The Enterprise AI Pyramid
The Enterprise AI Pyramid
Unable to find a single graphic that effectively frames the various ways enterprises can utilize AI, I created one. The Enterprise AI Pyramid plots AI work on three axes — (1) how deeply you integrate and govern it, (2) how much competitive advantage each layer can create, and (3) how many projects you can realistically keep alive. Read bottom-to-top for a roadmap; scan the arrows for the trade-offs.

Layer Snapshots
| Layer | Litmus Test | Implementation Examples |
|---|---|---|
| AI-Enabled Services | Vendor owns model & data; near-zero internal integration | Google’s AI-powered ad products show measurable lifts: Performance Max automates ad bidding and placements for +8% Return on Advertising Spend (ROAS), while Demand Gen expands the funnel by finding new customers for +10% ROAS on top of Performance Max and Search campaigns (Nielsen case study, 2025). |
| Individual Augmentation | Ad-hoc interaction & limited repetition; human rework required | Procter & Gamble found AI-assisted teams, with little AI training, worked 12% faster and reported higher creative quality and morale (Fortune; P&G blog; SSRN preprint). |
| Team-Level Repeatables | Shared prompt/MyGPT; 95%+ first-pass quality; limited scope | Moderna employees built thousands of tailored GPTs (e.g., for dose-selection write-ups and regulatory responses), turning ad-hoc prompting into reusable team workflows (WSJ; OpenAI). |
| Enterprise Platforms | Platform capabilities, including privacy & security, outweigh deep customization and lock-in concerns | SAP has launched dozens of Joule AI agents across many business functions — sales support and customer service see 50% productivity improvements (SAP News Center). Cursor’s horizontal coding platform meets enterprise security needs with single sign-on, role-based access control, and privacy mode (Cursor Enterprise). Rechat’s “Lucy” vertical real estate platform unifies CRM, marketing, and transactions (RISMedia). |
| Custom Business Apps | Enterprise-specific integration or functionality unavailable off-the-shelf; BU owns and funds | Zurich’s copilot summarizes disparate information sources and saves 60 minutes per underwriting submission (Zurich NA release).
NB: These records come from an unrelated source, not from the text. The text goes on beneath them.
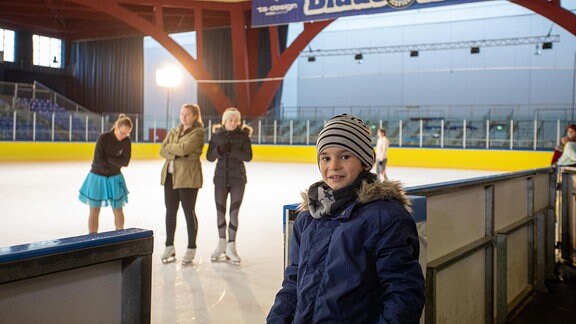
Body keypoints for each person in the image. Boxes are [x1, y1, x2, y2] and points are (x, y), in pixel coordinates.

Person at [267, 114, 425, 323]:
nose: (334, 166)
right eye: (326, 158)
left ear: (365, 161)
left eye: (345, 156)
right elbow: (292, 284)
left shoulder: (386, 219)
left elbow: (402, 295)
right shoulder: (308, 218)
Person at [206, 107, 253, 264]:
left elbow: (248, 156)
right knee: (220, 212)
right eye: (230, 119)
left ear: (238, 122)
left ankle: (231, 246)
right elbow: (209, 157)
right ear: (224, 121)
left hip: (237, 180)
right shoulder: (216, 135)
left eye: (235, 120)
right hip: (220, 179)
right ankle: (221, 244)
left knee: (233, 213)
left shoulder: (243, 136)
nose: (233, 122)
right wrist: (219, 150)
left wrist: (231, 150)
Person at [159, 103, 204, 265]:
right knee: (170, 211)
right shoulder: (175, 130)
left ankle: (191, 247)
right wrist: (177, 151)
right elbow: (162, 149)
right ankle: (169, 246)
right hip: (170, 176)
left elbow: (185, 148)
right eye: (181, 114)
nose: (183, 117)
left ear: (194, 116)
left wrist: (175, 150)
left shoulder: (198, 133)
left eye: (187, 114)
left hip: (188, 178)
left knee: (188, 211)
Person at [79, 114, 133, 234]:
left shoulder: (126, 142)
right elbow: (98, 160)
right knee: (94, 209)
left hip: (115, 177)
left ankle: (120, 236)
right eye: (122, 133)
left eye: (127, 134)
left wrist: (108, 159)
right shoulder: (103, 138)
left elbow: (125, 162)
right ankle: (92, 238)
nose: (123, 136)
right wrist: (114, 161)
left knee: (118, 208)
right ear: (116, 127)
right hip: (97, 176)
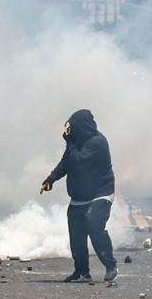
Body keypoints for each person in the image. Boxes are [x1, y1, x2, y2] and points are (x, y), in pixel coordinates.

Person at [40, 108, 118, 284]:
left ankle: (111, 265)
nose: (71, 131)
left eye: (74, 127)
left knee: (93, 224)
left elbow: (79, 161)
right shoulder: (76, 143)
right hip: (79, 195)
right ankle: (82, 272)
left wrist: (69, 143)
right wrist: (50, 179)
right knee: (76, 234)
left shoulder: (97, 142)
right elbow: (66, 163)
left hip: (100, 193)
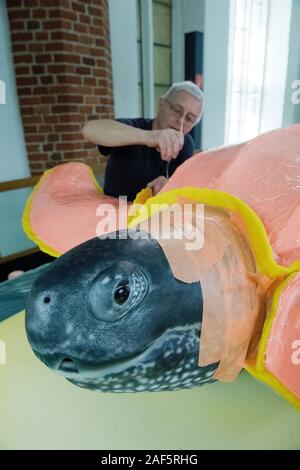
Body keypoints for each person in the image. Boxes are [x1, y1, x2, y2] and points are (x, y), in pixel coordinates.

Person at [82, 81, 204, 201]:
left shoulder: (186, 143)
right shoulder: (134, 127)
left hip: (154, 217)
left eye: (189, 118)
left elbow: (181, 185)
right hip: (114, 213)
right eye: (177, 110)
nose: (181, 121)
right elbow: (89, 129)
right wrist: (149, 137)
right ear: (161, 105)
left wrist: (169, 184)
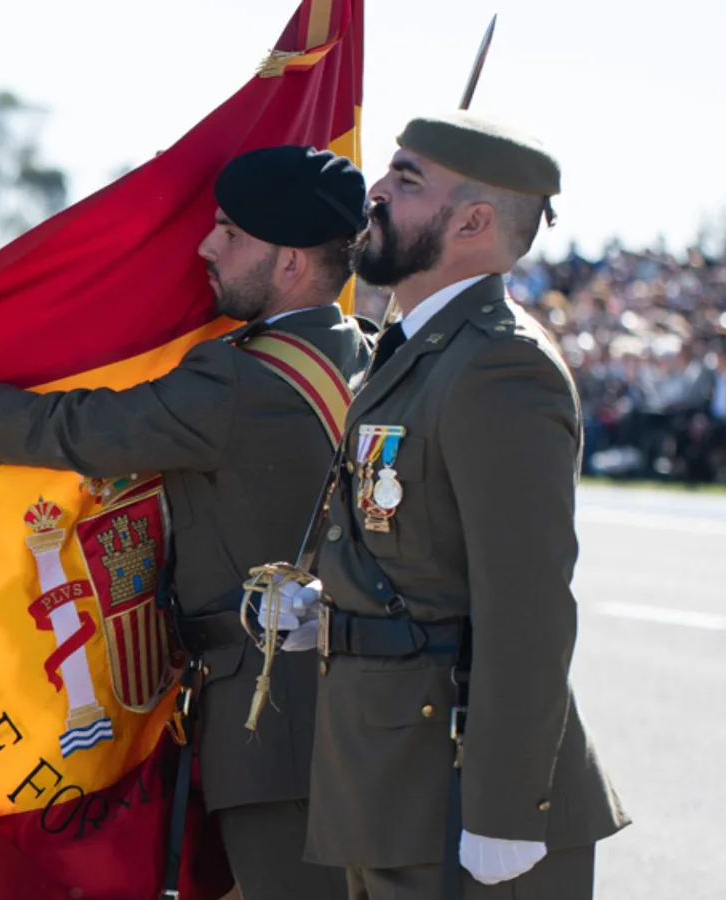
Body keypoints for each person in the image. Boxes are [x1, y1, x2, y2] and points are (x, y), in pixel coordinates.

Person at [0, 145, 374, 900]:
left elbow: (69, 429)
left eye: (229, 232)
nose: (205, 246)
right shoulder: (366, 354)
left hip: (273, 728)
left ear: (291, 261)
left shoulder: (240, 377)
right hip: (355, 710)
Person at [275, 111, 630, 898]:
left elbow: (527, 604)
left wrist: (506, 808)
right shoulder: (421, 350)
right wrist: (329, 606)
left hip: (461, 790)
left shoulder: (499, 367)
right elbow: (415, 548)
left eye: (405, 181)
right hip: (390, 784)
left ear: (472, 221)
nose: (375, 193)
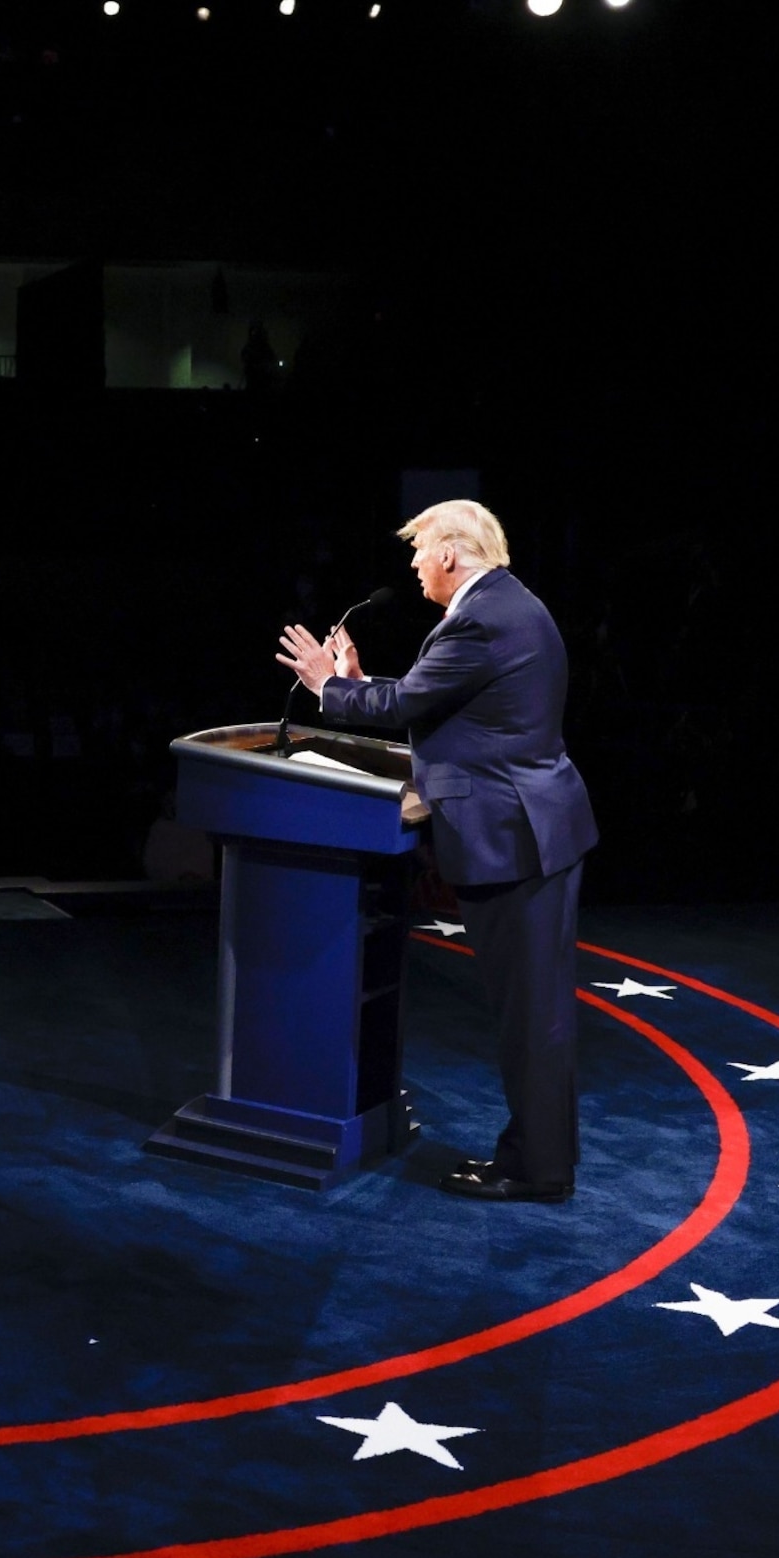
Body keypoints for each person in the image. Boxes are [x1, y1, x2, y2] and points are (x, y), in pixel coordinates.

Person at [275, 499, 597, 1204]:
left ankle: (537, 1170)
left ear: (450, 553)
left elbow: (406, 707)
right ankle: (537, 1157)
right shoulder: (507, 607)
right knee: (532, 1011)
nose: (416, 568)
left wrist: (327, 685)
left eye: (419, 553)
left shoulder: (483, 619)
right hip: (531, 828)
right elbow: (438, 706)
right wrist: (357, 686)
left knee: (531, 1015)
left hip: (516, 838)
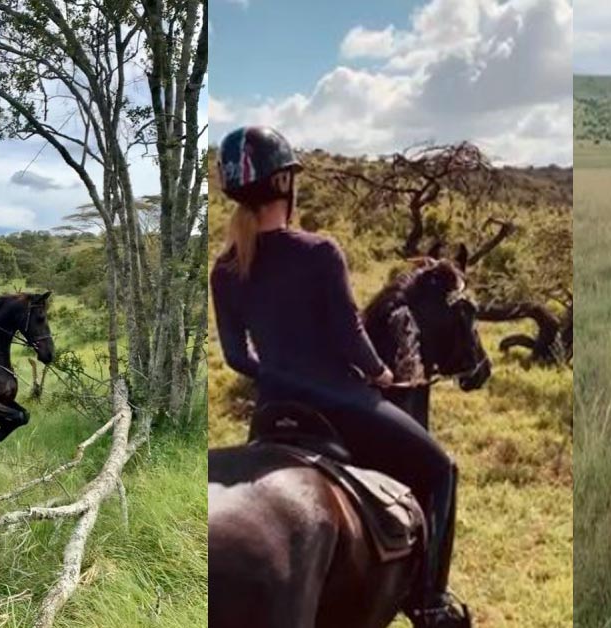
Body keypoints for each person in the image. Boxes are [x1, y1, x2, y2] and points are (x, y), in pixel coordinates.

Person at [210, 126, 468, 625]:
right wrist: (380, 372)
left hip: (271, 412)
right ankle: (432, 603)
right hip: (345, 404)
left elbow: (236, 358)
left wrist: (279, 375)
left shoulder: (225, 268)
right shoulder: (320, 251)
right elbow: (350, 334)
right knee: (441, 470)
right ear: (286, 182)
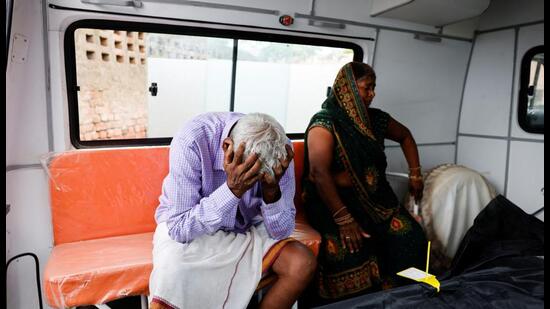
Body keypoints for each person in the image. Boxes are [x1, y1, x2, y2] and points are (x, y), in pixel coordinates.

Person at [149, 112, 316, 309]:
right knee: (173, 272)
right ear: (227, 147)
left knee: (301, 263)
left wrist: (272, 192)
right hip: (195, 230)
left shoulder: (278, 150)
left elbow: (281, 231)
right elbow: (179, 228)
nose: (256, 179)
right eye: (250, 173)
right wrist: (233, 191)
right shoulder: (193, 139)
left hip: (247, 228)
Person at [302, 62, 427, 305]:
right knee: (352, 250)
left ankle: (400, 296)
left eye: (374, 88)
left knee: (412, 237)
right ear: (347, 89)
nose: (372, 94)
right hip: (333, 203)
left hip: (376, 199)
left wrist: (415, 174)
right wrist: (344, 218)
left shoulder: (376, 119)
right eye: (366, 88)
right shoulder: (325, 123)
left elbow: (405, 136)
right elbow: (318, 173)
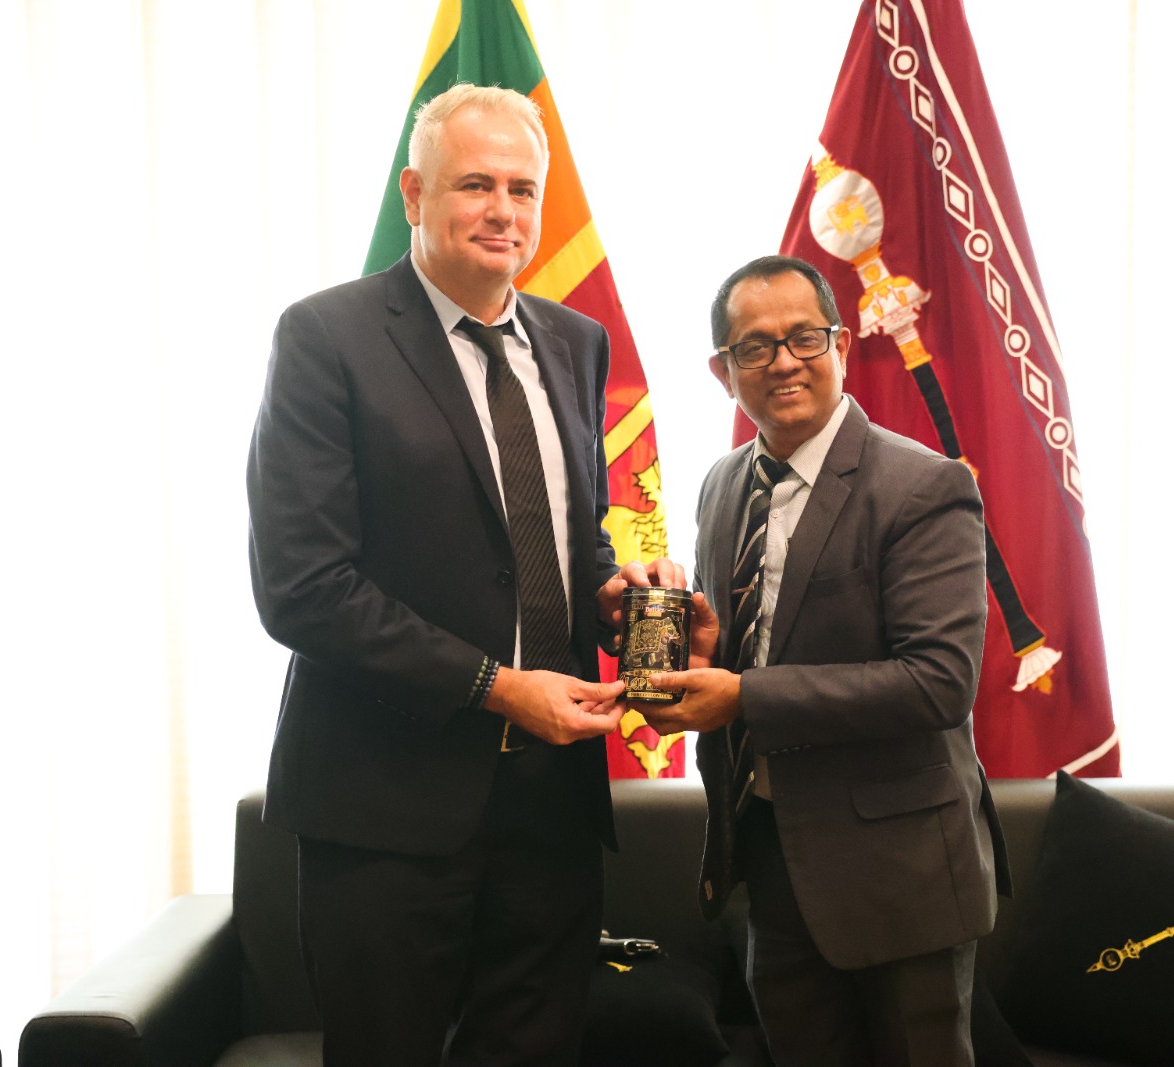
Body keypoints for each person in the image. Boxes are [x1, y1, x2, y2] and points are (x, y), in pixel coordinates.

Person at [246, 83, 678, 1066]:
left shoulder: (574, 342)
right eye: (475, 184)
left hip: (553, 806)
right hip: (384, 806)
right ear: (414, 192)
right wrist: (497, 686)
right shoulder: (326, 338)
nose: (503, 211)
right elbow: (303, 587)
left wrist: (615, 596)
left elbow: (565, 542)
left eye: (522, 190)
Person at [646, 255, 1010, 1067]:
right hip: (774, 856)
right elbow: (755, 648)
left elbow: (939, 682)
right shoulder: (721, 485)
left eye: (804, 337)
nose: (783, 361)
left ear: (842, 344)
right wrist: (704, 654)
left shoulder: (922, 485)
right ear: (722, 371)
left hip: (902, 871)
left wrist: (743, 694)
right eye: (755, 346)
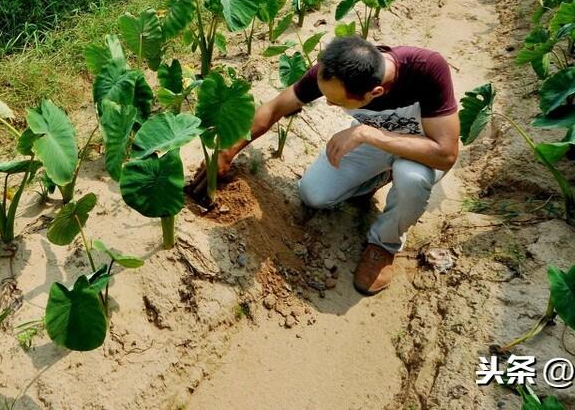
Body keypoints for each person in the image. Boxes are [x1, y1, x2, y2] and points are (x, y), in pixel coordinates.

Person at [187, 35, 460, 295]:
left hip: (422, 152)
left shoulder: (426, 69)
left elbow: (445, 153)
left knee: (410, 177)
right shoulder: (334, 70)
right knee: (314, 194)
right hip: (373, 143)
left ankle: (383, 244)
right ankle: (378, 178)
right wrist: (227, 152)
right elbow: (274, 108)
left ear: (375, 92)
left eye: (336, 101)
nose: (328, 103)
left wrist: (367, 134)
Holcim, a 122-year-old building materials company, built a WhatsApp-based cement ordering system with 93% adoption and 66% order acceptance (McKinsey). |
| Strategic Bets / Growth Engines | C-suite sponsored; defensible data moat; multi-year horizon | Johnson & Johnson is investing in AI to deliver 50% more efficient surgeon training (Polyphonic), 2.6x accelerated clinical trials, and a 15% reduction in atrial fibrillation ablation procedure time (CARTO-3) (CIO). Deloitte’s Zora finance agents leverage the firm’s accounting expertise, delivering productivity improvements of 40% and potentially cannibalizing its core business (Deloitte). |
Reality check: Every AI journey is messy; no framework captures all the zigzags. Treat the Pyramid as a compass, not a Gantt chart. Like a summer hike, there are many paths to the summit, but a clear destination beats wandering.
Three Rules for a Winning Enterprise AI Strategy
1. Begin at the base — build culture, capability, and ownership
P&G’s experiment opening up ChatGPT to its teams is a critical step in developing cultural support for AI usage. Moderna scales up usage, invests, and ensures that clever use of AI is an expectation, not an option. J&J has devolved AI ownership away from the center and into its business functions.
2. Anticipate rapid change — double down on data, APIs, and scarce talent
What takes bespoke code this quarter may be productized next quarter. Smart companies remain flexible while doubling down on what is proprietary. Deloitte has codified its data to deliver new, competitive products. Walmart has created an AI foundry called Element that dramatically accelerates and standardizes AI development while avoiding model lock-in (Walmart).
3. Maintain a disciplined portfolio — prune fast, scale faster
Johnson & Johnson found that 10–15% of its ~900 Gen-AI pilots delivered ≈80% of the value and killed the rest, freeing capital and talent to scale the winners. Channel those gains into a few high-potential bets.
Conclusion — The Enterprise AI Pyramid as a Guide
The Pyramid packs a lot into one image. Strategically, it shows leaders where AI can sharpen competitiveness; tactically, it helps teams categorize work, track ROI, and sequence projects that build enduring cultural acceptance and technical muscle. The Pyramid is dynamic, with model makers and others continuously introducing new products and capabilities, requiring ongoing assessment and recalibration.